Recognizing that web scraping is not the most reliable means of getting data from a web site, I contacted OPG via e-mail and requested an API for this data. In the latest iteration of WWW::OPG (version 1.004 already on CPAN), a smaller machine-readable text file provides the same data in an easier-to-parse format. Thanks to someone I know only as “Rose” from OPG for providing this file, which is much easier to parse and less likely to change.
As OPG supplies roughly 70% of Ontario’s electric power demand, the consumption statistics provide a relatively good reflection on our behaviour patterns over time. During the course of this, I learned how to work with Round Robin Databases (and wrote an article about it) and was able to observe some interesting trends even in the first week of operation:
The graph begins Saturday, December 26th, 2009 (Boxing Day) and continues through the week approaching the new year 2010. These particular trends are interesting because, while two observable peaks occur each day, the overall power consumption (including 95th percentile consumption) seems much lower than usual.

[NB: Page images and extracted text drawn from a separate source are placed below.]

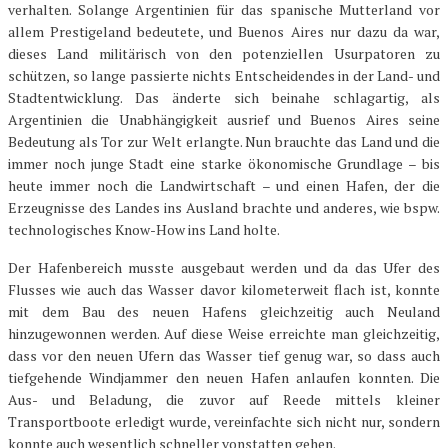
verhalten. Solange Argentinien für das spanische Mutterland vor
allem Prestigeland bedeutete, und Buenos Aires nur dazu da war,
dieses Land militärisch von den potenziellen Usurpatoren zu
schützen, so lange passierte nichts Entscheidendes in der Land- und
Stadtentwicklung. Das änderte sich beinahe schlagartig, als
Argentinien die Unabhängigkeit ausrief und Buenos Aires seine
Bedeutung als Tor zur Welt erlangte. Nun brauchte das Land und die
immer noch junge Stadt eine starke ökonomische Grundlage – bis
heute immer noch die Landwirtschaft – und einen Hafen, der die
Erzeugnisse des Landes ins Ausland brachte und anderes, wie bspw.
technologisches Know-How ins Land holte.
Der Hafenbereich musste ausgebaut werden und da das Ufer des
Flusses wie auch das Wasser davor kilometerweit flach ist, konnte
mit dem Bau des neuen Hafens gleichzeitig auch Neuland
hinzugewonnen werden. Auf diese Weise erreichte man gleichzeitig,
dass vor den neuen Ufern das Wasser tief genug war, so dass auch
tiefgehende Windjammer den neuen Hafen anlaufen konnten. Die
Aus- und Beladung, die zuvor auf Reede mittels kleiner
Transportboote erledigt wurde, vereinfachte sich nicht nur, sondern
konnte auch wesentlich schneller vonstatten gehen.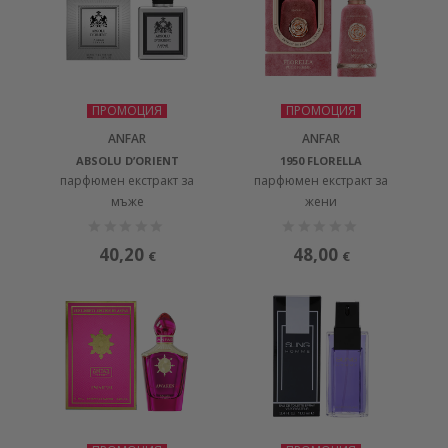
ПРОМОЦИЯ
ПРОМОЦИЯ
ANFAR
ANFAR
ABSOLU D’ORIENT
1950 FLORELLA
парфюмен екстракт за
парфюмен екстракт за
мъже
жени
40,20
48,00
€
€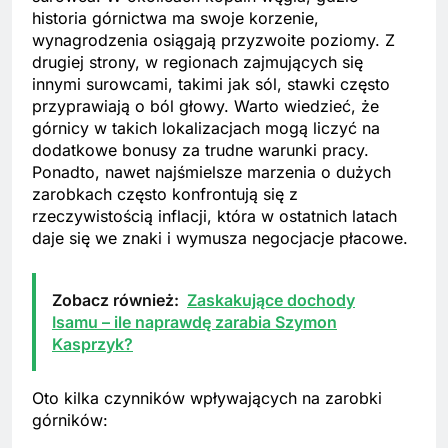
historia górnictwa ma swoje korzenie,
wynagrodzenia osiągają przyzwoite poziomy. Z
drugiej strony, w regionach zajmujących się
innymi surowcami, takimi jak sól, stawki często
przyprawiają o ból głowy. Warto wiedzieć, że
górnicy w takich lokalizacjach mogą liczyć na
dodatkowe bonusy za trudne warunki pracy.
Ponadto, nawet najśmielsze marzenia o dużych
zarobkach często konfrontują się z
rzeczywistością inflacji, która w ostatnich latach
daje się we znaki i wymusza negocjacje płacowe.
Zobacz również:
Zaskakujące dochody
Isamu – ile naprawdę zarabia Szymon
Kasprzyk?
Oto kilka czynników wpływających na zarobki
górników: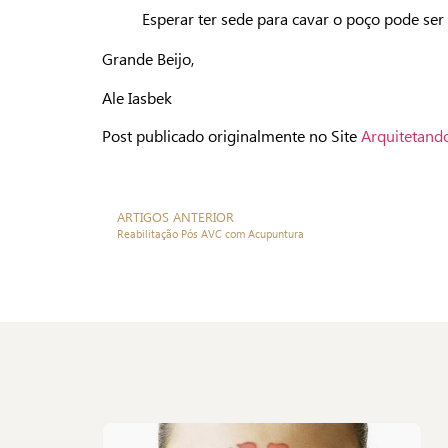
Esperar ter sede para cavar o poço pode ser
Grande Beijo,
Ale Iasbek
Post publicado originalmente no Site
Arquitetando
ARTIGOS ANTERIOR
Reabilitação Pós AVC com Acupuntura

By comparison, consider this graph of a week ended 14 January 2010 (there were some rather long-lasting outages in the data collection which I’m trying to track down, but it still gives a sense of the general trends):
In this case, the 95th percentile consumption is much higher at about 14GW rather than 10GW. Note that the 95th percentile gives a rather good approximation of an infrastructure’s utilization rate, since it works by indicating peak power after removing the highest 5% of data points. This means that 95% of the time, power consumption was at or below the given line.
Percentile is more important than averages because it indicates the minimum infrastructure to satisfy demand most of the time (95% of the time) so it gives us a simple way to determine whether more infrastructure is needed.
In the specific case of electric power utilities, and because electricity is so important for both industrial and commercial use, legal requirements stipulate that the demand must always be supplied, barring exceptional circumstances such as failures of distribution transformers. In this case, maximum power consumption is a more useful measure for infrastructure planning.